- _Excerpted text_
>>>>

An Evolution in Thought

Went to see Melinda Lopez’s play, From Orchids to Octopi.  Problem is, how to describe the experience. That is, how to get my arms around something so unique and large and wonderful in so many ways.  I can begin, of course, with the day and the company, going into Central Square, Cambridge with a posse of girlfriends, who know each other from yoga. Sunday brunch at Café Luna, sitting outside on the plaza.  A perfect antidote for winter, marvelous people watching and a greatly needed change of scenery.  Could have dawdled for hours.

But, the theatre beckons.  A small, modern space, versatile, comfortable and stadium seating, so no peering around the head of the person in front of you.  The staging, movable panels, assembled and reassembled into a carnival arcade, or an artist’s developing mural.  The actors, two men, two women and a child, also versatile and natural, completely at home in their theater space.  All good.

But the play’s the thing.  And here’s where it’s challenging, as the concept of the play is challenging, examining the connections between art and science, imagery and evolution.  The vehicle is the dream-life of a pregnant woman attempting to complete a large mural. The play follows the parallel lives of the mural artist who’s been commissioned to do a work on Darwin, and Darwin, himself as he synthesizes his observations into a theory which comes to be known as natural selection, or evolution. Underlying these quests are the pregnancies of the mural artist and Darwin’s wife, Emma —genetic reproduction in action — with the inherent uncertainties and pressure on the parents-to-be. Interspersed in the dream sequences are characters with a particular point of view: the obstetrician offering the mural artist genetic testing, and a collector from Harvard, in search of the wide range of species on this planet.

A lot of the writing is Tom Stoppard-like, without the British accent – a barrage of words and ideas, requiring close attention and good hearing.  As dramatic as the staging is, this is also a play that would read well, mined for all its rich allusions: “Plus ca change, etc”. Verbal gymnastics, sometimes from the excitement of the ideas, and sometimes just for the fun of it – riffing, as it’s called in music.  At the same time, complex scientific ideas are boiled down to their essences and offered in amusing, palatable ways – a complaining dinosaur, for example or a quarreling double-headed cow. The idea of genes is presented as a game of chance by a carnival barker.  For me, these parts brought to mind Bill Nye, the Science Guy, and The Magic School Bus; and I mean that in the best way.

<<<<

- _Excerpted records_
>>>>

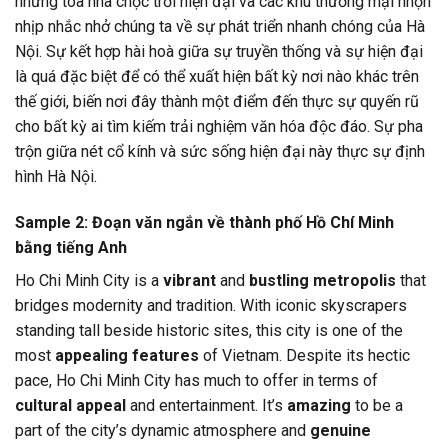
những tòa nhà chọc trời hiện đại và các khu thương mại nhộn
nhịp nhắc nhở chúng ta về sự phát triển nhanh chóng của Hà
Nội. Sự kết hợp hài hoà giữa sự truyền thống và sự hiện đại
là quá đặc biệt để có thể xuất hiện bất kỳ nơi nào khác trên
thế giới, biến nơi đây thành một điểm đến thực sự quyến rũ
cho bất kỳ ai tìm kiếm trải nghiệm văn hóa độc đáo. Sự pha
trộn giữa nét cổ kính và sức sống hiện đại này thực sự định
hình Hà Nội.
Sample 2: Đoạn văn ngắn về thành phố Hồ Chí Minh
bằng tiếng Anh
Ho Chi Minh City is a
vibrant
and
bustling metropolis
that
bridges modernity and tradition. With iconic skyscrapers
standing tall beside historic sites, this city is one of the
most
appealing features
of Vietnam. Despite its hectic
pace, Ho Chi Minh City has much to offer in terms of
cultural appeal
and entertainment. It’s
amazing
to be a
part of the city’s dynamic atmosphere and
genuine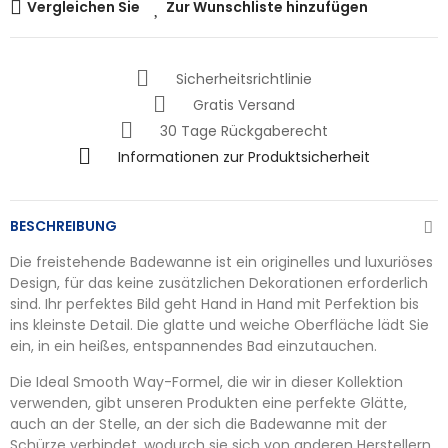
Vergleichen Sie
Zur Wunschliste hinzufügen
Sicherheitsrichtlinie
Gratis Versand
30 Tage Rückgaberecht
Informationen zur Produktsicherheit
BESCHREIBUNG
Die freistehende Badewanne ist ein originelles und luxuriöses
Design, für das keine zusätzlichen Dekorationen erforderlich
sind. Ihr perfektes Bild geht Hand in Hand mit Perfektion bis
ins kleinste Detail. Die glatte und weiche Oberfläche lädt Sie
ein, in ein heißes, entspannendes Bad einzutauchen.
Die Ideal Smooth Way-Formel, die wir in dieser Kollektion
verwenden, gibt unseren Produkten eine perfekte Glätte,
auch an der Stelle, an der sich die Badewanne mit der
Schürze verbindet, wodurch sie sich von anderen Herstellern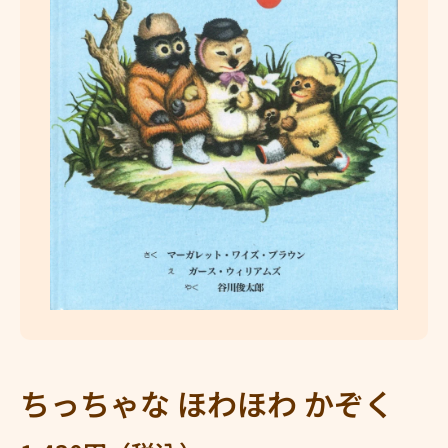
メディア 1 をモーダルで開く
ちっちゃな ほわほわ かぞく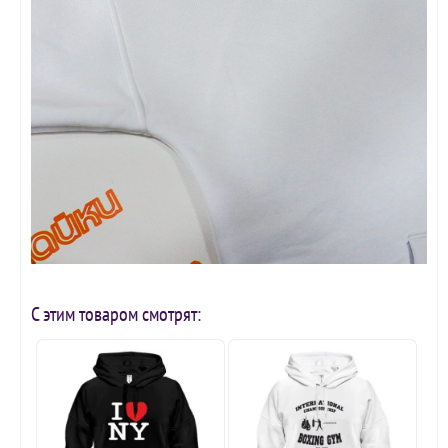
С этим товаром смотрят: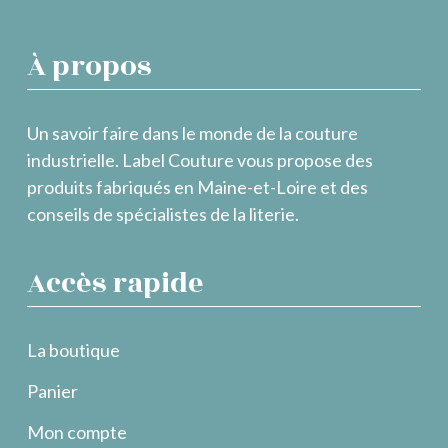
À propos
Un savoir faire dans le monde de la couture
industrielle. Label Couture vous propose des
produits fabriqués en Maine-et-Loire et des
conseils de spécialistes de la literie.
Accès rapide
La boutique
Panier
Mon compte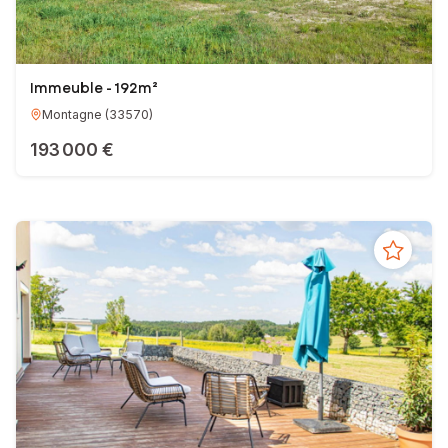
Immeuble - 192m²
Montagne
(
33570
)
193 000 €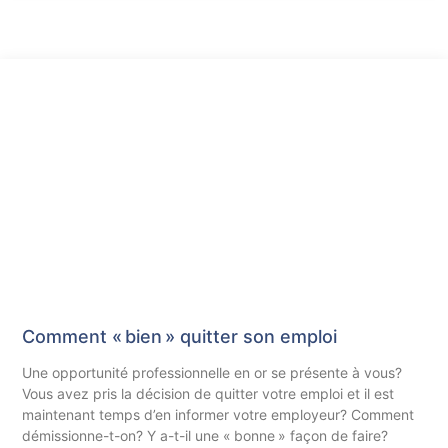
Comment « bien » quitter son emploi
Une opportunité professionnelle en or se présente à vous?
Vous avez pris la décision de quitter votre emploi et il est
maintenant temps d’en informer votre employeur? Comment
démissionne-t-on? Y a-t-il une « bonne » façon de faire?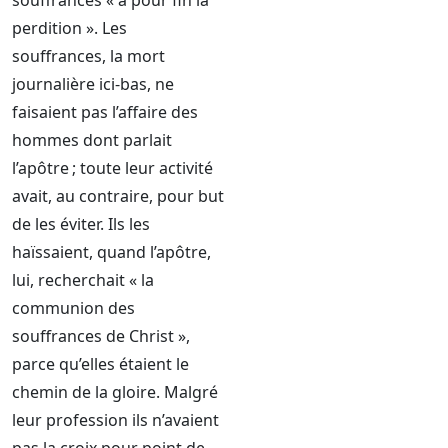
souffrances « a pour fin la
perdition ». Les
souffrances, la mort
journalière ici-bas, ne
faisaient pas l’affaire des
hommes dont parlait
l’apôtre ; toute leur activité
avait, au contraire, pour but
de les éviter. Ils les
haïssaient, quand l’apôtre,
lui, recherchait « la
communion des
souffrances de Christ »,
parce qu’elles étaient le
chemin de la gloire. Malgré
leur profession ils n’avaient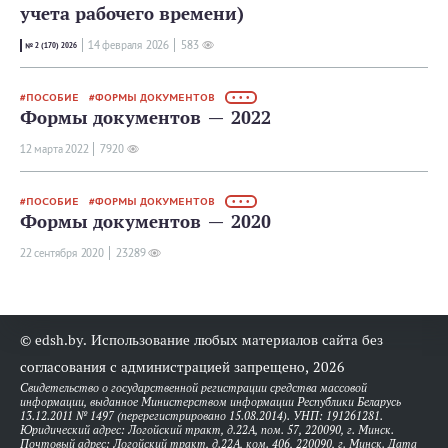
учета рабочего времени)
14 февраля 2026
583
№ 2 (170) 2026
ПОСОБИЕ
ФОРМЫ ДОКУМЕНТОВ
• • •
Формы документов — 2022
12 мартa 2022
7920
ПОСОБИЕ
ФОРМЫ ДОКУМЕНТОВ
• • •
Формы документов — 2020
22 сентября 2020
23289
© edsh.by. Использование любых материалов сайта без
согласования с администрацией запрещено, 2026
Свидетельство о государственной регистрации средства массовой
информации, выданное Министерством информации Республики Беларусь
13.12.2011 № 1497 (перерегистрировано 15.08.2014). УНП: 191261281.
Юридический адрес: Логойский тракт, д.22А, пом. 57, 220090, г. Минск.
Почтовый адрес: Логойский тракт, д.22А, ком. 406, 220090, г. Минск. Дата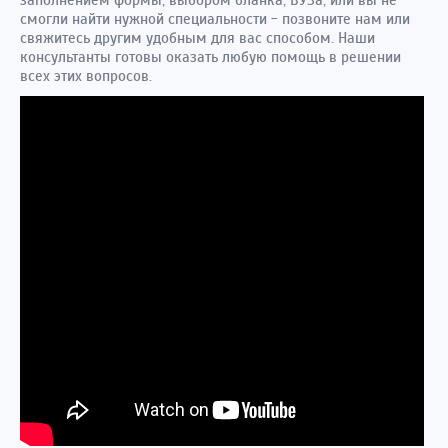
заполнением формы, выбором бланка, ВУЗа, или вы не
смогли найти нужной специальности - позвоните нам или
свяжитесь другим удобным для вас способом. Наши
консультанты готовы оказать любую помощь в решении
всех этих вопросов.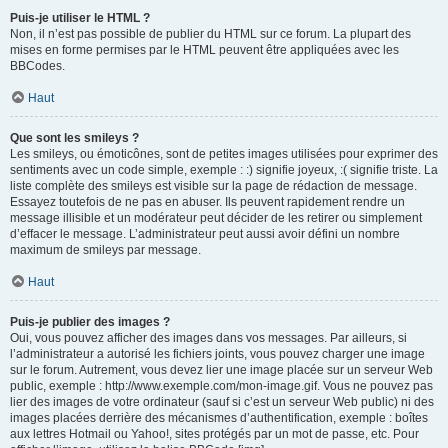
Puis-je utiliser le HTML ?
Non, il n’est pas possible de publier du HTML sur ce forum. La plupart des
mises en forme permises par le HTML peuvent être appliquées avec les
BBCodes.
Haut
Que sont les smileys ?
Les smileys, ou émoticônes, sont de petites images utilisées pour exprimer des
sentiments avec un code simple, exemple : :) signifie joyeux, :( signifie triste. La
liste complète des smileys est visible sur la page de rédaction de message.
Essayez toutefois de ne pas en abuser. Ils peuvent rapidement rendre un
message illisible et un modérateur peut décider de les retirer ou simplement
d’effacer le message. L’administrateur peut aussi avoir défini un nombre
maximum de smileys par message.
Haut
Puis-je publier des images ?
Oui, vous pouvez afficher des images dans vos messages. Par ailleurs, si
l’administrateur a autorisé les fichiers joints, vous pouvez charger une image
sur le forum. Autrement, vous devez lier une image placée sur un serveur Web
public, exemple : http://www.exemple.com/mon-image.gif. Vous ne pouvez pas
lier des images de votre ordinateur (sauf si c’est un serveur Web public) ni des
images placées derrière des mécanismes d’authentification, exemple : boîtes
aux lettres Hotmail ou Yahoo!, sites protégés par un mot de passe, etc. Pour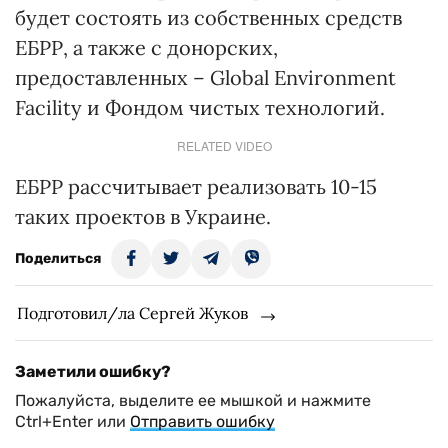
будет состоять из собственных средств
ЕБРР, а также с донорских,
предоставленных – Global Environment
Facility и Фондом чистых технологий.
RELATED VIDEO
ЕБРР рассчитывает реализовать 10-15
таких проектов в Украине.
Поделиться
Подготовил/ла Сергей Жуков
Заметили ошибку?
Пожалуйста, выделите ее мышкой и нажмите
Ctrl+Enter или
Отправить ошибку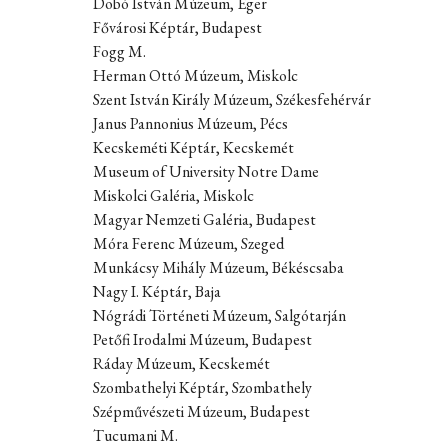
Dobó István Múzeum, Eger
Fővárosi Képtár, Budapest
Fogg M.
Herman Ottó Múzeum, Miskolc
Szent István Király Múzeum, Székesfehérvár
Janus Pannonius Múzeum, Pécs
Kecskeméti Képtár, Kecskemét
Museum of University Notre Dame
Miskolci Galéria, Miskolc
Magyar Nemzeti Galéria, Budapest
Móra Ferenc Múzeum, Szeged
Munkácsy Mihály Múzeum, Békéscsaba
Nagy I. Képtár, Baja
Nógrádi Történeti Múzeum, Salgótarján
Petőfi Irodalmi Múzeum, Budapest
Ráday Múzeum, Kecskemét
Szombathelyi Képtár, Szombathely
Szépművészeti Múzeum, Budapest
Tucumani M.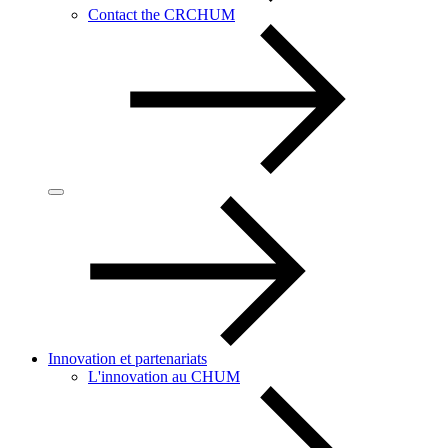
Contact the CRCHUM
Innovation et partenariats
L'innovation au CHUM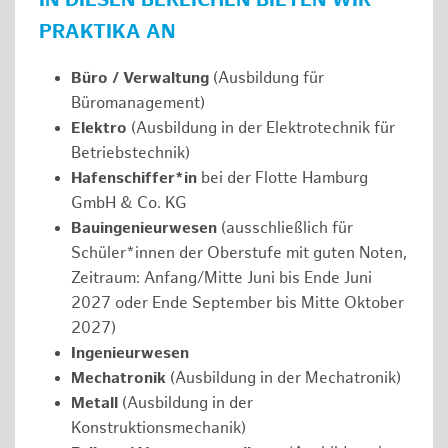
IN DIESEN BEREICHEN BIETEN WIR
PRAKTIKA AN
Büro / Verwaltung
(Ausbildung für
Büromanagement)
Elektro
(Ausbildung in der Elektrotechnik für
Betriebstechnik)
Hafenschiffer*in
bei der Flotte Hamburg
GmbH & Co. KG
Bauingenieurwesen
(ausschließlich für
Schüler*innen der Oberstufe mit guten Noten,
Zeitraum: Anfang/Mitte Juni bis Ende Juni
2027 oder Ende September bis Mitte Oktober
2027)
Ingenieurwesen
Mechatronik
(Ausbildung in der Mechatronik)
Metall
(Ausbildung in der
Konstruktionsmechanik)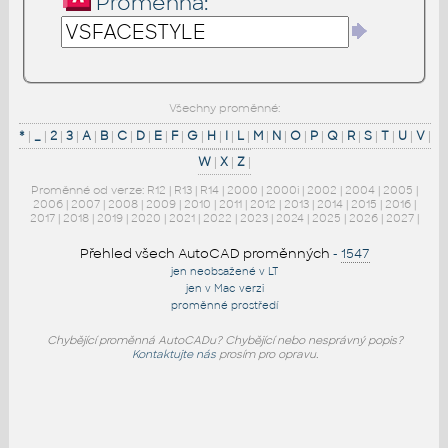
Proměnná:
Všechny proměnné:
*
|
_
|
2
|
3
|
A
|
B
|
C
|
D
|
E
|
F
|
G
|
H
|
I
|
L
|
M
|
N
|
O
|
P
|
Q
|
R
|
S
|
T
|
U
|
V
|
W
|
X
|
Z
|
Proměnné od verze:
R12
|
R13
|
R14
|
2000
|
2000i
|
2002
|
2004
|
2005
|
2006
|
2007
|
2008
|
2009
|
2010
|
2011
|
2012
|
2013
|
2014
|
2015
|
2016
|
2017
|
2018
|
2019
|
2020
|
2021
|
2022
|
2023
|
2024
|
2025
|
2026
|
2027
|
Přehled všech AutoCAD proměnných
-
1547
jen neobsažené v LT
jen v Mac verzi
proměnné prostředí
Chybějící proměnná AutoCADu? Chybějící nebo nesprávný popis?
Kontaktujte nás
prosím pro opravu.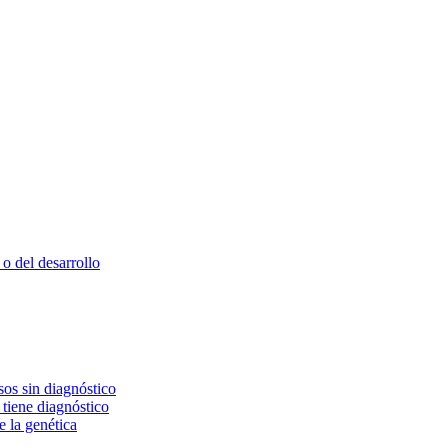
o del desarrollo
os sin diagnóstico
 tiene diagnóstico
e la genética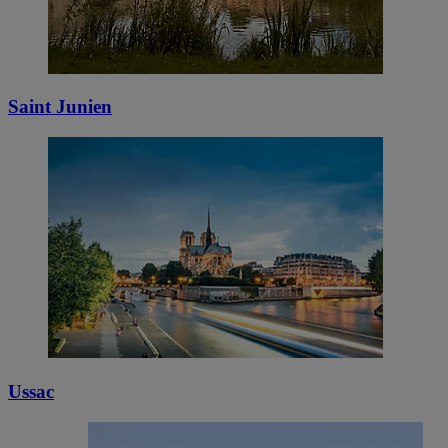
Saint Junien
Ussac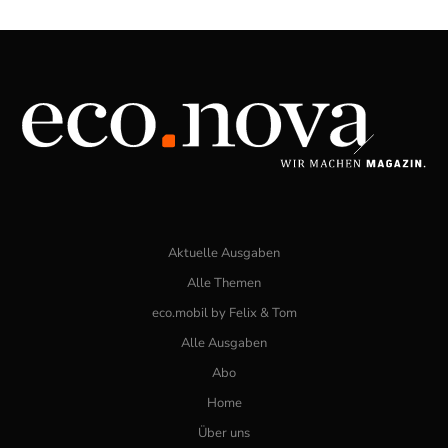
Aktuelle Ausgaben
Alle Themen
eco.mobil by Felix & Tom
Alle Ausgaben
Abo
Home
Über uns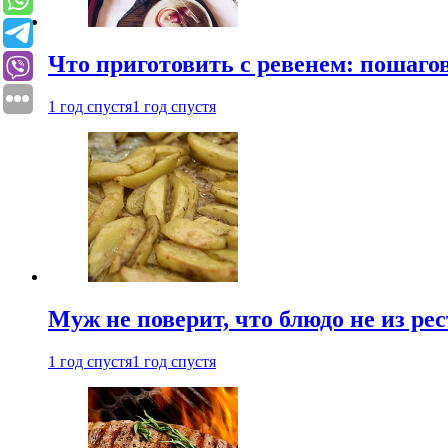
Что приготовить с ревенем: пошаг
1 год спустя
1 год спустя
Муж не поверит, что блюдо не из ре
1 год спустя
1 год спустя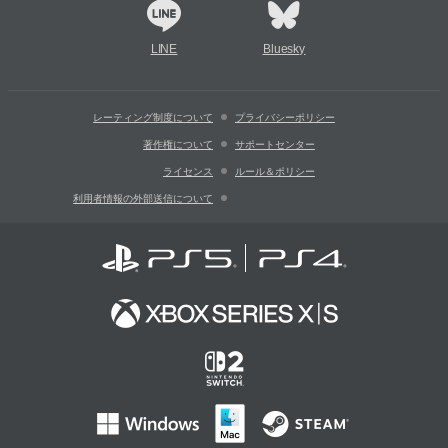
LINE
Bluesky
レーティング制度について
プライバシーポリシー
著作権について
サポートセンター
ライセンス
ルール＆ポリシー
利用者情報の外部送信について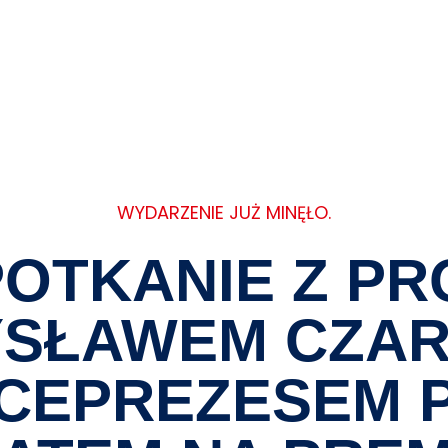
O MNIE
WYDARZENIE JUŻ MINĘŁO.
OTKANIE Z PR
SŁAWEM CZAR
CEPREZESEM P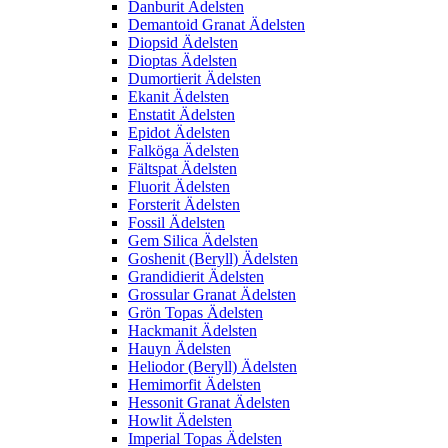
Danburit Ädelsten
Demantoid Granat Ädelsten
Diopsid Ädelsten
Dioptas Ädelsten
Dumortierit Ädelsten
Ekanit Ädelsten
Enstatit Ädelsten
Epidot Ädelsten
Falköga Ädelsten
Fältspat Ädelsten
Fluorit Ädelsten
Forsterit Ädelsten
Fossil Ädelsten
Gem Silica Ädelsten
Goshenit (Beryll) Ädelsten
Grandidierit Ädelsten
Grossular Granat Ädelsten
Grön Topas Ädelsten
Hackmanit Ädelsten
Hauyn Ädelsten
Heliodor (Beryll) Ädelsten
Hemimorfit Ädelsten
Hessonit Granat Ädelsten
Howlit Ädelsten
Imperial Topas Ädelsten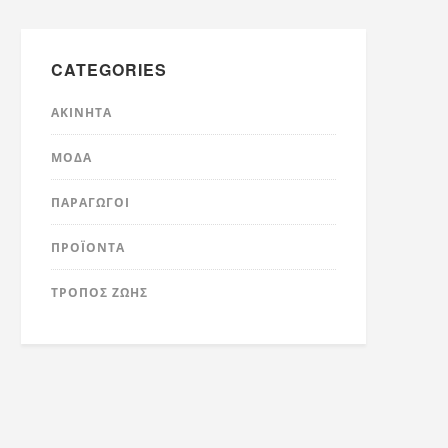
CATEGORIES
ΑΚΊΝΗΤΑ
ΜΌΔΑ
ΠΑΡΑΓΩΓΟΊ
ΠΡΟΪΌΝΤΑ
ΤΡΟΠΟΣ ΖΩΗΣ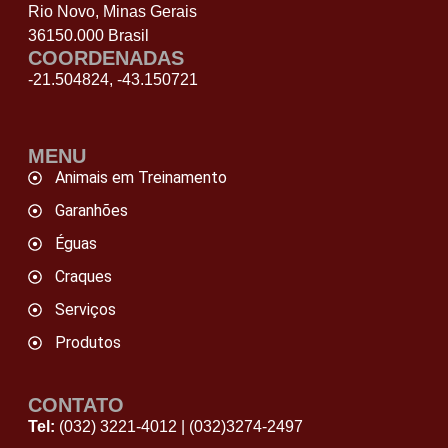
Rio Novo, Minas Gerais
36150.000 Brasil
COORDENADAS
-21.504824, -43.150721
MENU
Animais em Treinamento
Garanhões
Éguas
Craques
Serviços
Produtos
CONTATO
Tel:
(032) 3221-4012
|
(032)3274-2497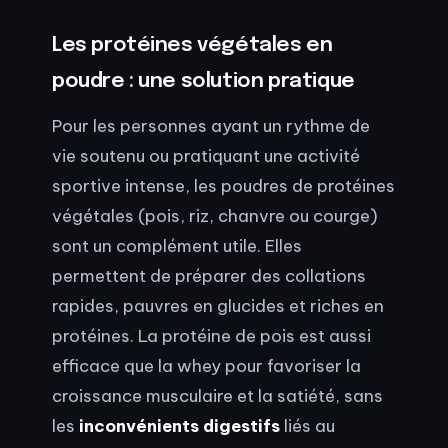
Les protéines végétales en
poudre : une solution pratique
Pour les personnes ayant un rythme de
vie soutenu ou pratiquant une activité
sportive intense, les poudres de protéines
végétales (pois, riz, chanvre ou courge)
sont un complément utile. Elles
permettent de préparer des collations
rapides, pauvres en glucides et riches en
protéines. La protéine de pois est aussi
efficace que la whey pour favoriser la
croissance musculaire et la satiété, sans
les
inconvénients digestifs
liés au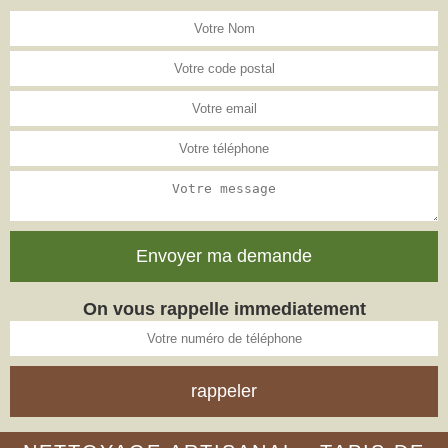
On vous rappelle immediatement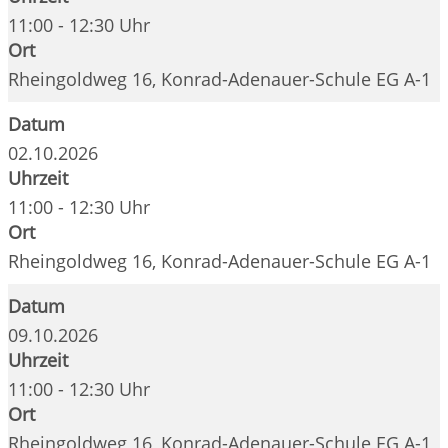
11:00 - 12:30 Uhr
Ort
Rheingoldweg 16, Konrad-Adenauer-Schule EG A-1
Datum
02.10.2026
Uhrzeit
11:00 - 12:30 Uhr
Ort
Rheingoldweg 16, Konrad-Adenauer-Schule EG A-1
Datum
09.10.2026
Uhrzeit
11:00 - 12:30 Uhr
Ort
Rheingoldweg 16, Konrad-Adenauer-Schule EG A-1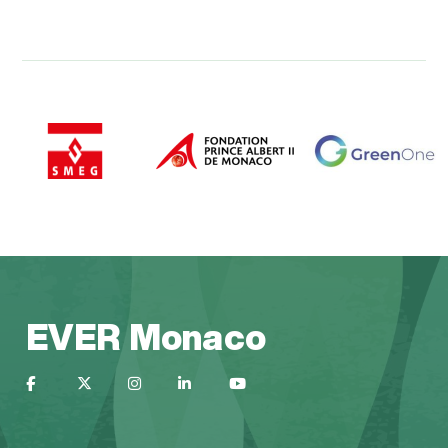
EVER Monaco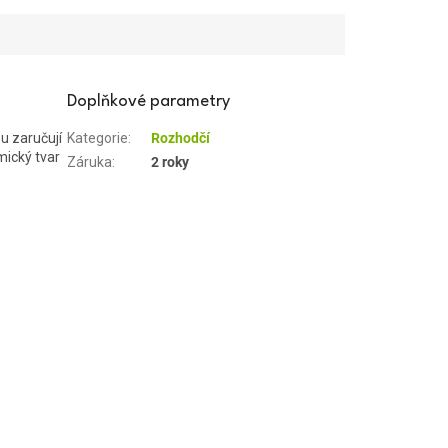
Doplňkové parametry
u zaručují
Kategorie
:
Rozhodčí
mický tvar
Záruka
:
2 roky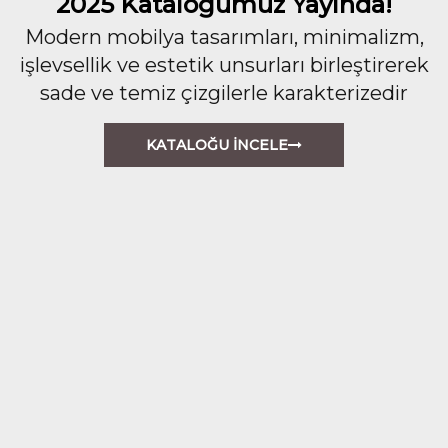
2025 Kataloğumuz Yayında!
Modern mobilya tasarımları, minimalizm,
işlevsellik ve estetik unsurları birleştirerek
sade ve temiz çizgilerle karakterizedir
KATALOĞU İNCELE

<<<<

- _Problem description_
Recast the paragraph of the play review that opens "But, the theatre beckons" as a brief bulleted list that keeps its main facts. The material plays no part in this work.

- _Output of the exercise_
- The theater is a small, modern, versatile, comfortable space with stadium seating, so no one has to peer around the person in front.
- The staging uses movable panels that are assembled and reassembled into a carnival arcade or an artist's developing mural.
- The cast of two men, two women, and a child is versatile, natural, and completely at home in the space.
- Verdict: all good.